What to do ▸
A – In the quarterback review, who is named the safest pick?
B – Repeat word for word the part of the quarterback review that opens with the words containing "Petty and Mannion" and closes with "of Fame career.".

Text under study ▸
Position Review: Quarterbacks

Quarterback Class
Early-round talent: C
Mid-round: D
Late-round: D
Overall grade: C-

2014 prospects vs 2013
Jameis Winston > Blake Bortles
Marcus Mariota > Johnny Manziel
Garrett Grayson < Teddy Bridgewater
Brett Hundley < Derek Carr
Bryce Petty < Jimmy Garoppolo
Sean Mannion > Logan Thomas
Shane Carden < Tom Savage
Cody Fajardo < Aaron Murray

The 2012 class was a banner year for quarterbacks. The 2013 class was ugly in comparison, and 2014 also paled in comparison. That is the case once again. Although the difference is that Jameis Winston and Marcus Mariota are far better prospects than any quarterback since Andrew Luck in the 2012 class. In this analyst’s opinion, Winston is in Luck’s league entering the NFL, but is just a hair behind. Winston is a better prospect than Cam Newton, Matthew Stafford or Sam Bradford. Winston is a true franchise quarterback who is a near-flawless player on the field and is just a little bit behind Luck.

If you were to merge the two classes together, Winston would be the clear cut No. 1. Mariota would be the second rated-quarterback, and multiple team sources have said that Mariota is a better prospect than Bortles; a few teams said the comparison is not even close. After Winston and Mariota the 2014 first-rounders and Carr would slot in, ahead of Grayson. That being said, WalterFootball.com knows some teams that have a higher grade on Grayson than they did on Bridgewater last year.

Garoppolo and Grayson are about equal as prospects. Some teams might rank Hundley ahead of those two, while others would firmly put Hundley behind them.

Petty and Mannion are about equal to the fourth- and fifth-rounders from last year of Thomas, Savage, Murray and A.J. McCarron. However, Titans’ sixth-round pick Zach Mettenberger was a better talent than all of that group but fell because of off-the-field and injury concerns. Carden and Fajardo may not get drafted this year.

Safest Pick: Jameis Winston, Florida State
Overall, Winston is the best pure passer in the 2015 NFL Draft; the rest aren’t even close. Winston has a great skill set for the NFL with a strong arm, superb accuracy, amazing anticipation, field vision, football I.Q., the ability to hit tight windows and leadership. There is no doubt that Winston is the safest pick on the field with zero football flaws. Jameis Winston is the real deal. I honestly believe he is going to have a Hall of Fame career.

Study material ▸

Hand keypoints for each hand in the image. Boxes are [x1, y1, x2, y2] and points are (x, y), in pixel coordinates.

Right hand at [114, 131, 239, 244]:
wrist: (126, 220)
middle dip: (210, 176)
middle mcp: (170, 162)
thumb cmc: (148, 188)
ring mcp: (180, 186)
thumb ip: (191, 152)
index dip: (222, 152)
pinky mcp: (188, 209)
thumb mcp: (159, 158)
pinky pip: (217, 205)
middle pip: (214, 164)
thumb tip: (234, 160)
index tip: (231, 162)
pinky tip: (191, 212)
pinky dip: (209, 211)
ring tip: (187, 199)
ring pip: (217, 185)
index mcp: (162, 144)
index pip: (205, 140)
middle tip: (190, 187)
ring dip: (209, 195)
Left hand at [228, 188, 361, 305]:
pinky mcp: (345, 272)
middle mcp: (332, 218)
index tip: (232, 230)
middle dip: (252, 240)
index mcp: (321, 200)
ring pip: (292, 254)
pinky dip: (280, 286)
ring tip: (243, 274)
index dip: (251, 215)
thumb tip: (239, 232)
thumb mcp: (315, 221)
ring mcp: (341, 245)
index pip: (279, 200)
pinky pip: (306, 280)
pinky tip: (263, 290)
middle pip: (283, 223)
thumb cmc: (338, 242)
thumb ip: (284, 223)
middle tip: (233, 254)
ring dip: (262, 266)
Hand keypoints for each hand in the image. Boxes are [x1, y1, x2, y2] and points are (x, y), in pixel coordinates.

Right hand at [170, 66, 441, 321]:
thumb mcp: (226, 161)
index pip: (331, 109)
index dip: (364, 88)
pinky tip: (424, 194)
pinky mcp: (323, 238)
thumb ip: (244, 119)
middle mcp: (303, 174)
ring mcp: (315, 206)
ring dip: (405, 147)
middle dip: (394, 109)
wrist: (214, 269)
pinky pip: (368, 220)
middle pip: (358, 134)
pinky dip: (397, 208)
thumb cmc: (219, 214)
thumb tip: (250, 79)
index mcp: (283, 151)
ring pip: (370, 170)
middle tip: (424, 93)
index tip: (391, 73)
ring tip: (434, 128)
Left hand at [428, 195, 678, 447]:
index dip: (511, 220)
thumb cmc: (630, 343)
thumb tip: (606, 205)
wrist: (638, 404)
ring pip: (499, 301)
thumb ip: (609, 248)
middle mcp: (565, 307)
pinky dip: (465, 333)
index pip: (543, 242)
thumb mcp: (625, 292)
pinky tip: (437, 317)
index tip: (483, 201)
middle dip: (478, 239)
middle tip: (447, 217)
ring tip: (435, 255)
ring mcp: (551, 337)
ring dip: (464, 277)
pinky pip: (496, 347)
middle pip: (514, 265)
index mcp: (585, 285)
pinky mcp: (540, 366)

Outputs for the tasks ▸
A – Jameis Winston of Florida State

B –
Petty and Mannion are about equal to the fourth- and fifth-rounders from last year of Thomas, Savage, Murray and A.J. McCarron. However, Titans’ sixth-round pick Zach Mettenberger was a better talent than all of that group but fell because of off-the-field and injury concerns. Carden and Fajardo may not get drafted this year.

Safest Pick: Jameis Winston, Florida State
Overall, Winston is the best pure passer in the 2015 NFL Draft; the rest aren’t even close. Winston has a great skill set for the NFL with a strong arm, superb accuracy, amazing anticipation, field vision, football I.Q., the ability to hit tight windows and leadership. There is no doubt that Winston is the safest pick on the field with zero football flaws. Jameis Winston is the real deal. I honestly believe he is going to have a Hall of Fame career.